Miles, describe así el pinot, retratando en el mismo acto su propia sensibilidad, su identificación y el reconocimiento de su fragilidad ante la vida. Como espectadores que venimos sosteniendo el peso angustiante de su separación y queremos desesperadamente verlo saltar de su pozo depresivo, nos hace creer que dentro de ese mar oscuro de sensaciones de fracaso, se encuentra la luz que lo llevará a encontrar el nuevo rumbo.
Una generación completa vio esa escena, ¿cómo arrancar de la mente semejante poesía asociada al pinot noir? Es ridículo pensar que el merlot no tiene profundidad. El monólogo es maravilloso porque pone hechos muy profundos en un vino más liviano, pero para luego hundir en el subtexto al merlot por anciano y pasado de moda.

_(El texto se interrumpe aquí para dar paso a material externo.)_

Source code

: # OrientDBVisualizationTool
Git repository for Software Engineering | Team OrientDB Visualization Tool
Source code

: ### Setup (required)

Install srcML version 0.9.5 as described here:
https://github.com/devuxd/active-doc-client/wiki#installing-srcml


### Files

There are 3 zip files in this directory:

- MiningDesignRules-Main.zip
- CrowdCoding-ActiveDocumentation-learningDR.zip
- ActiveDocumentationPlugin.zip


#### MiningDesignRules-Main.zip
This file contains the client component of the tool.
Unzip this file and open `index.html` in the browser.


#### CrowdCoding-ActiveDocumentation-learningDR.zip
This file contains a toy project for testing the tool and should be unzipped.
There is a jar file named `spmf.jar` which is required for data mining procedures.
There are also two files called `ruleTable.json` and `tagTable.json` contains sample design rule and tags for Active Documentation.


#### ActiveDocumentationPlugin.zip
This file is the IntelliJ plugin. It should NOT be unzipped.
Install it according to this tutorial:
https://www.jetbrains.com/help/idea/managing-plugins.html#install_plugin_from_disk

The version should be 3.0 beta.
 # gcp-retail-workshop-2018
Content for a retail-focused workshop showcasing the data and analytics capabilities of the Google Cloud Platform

El hecho que todo se haya vuelto más superficial no es algo distinto a los sabores que percibimos, necesitamos liviandad porque es muy pesada la conciencia de una humanidad que todo lo destruye. El pinot noir también es eso, la posibilidad de una liviandad en los paladares junto a la sensación de que la complejidad no nos ha abandonado en la superficialidad de la comida basura y los enlatados. Pero no seamos ingenuos, el merlot no puede ser el chivo expiatorio de una sociedad materialista que necesita liviandad para que le entren más cosas en la boca.
El merlot subsiste gracias a su compleja historia de viajes por el mundo y estilos enraizados en vignerons que pasan horas de equilibrista en las bodegas. Entonces, ¿es necesario pensar que es el estilo lo que hace al vino?, ¿o lo maravilloso es su infinita posibilidad de resignificación del deseo y del gusto en las personas? ¿Qué importa si es merlot o es pinot noir?, ¿qué importa si es malbec o chardonnay?, lo importante es la permanencia en el cambio, entender que el vino no es el fin sino el medio, y que el movimiento no nos dejará atrapar al deseo, pero sí nos llevará a nuestro destino.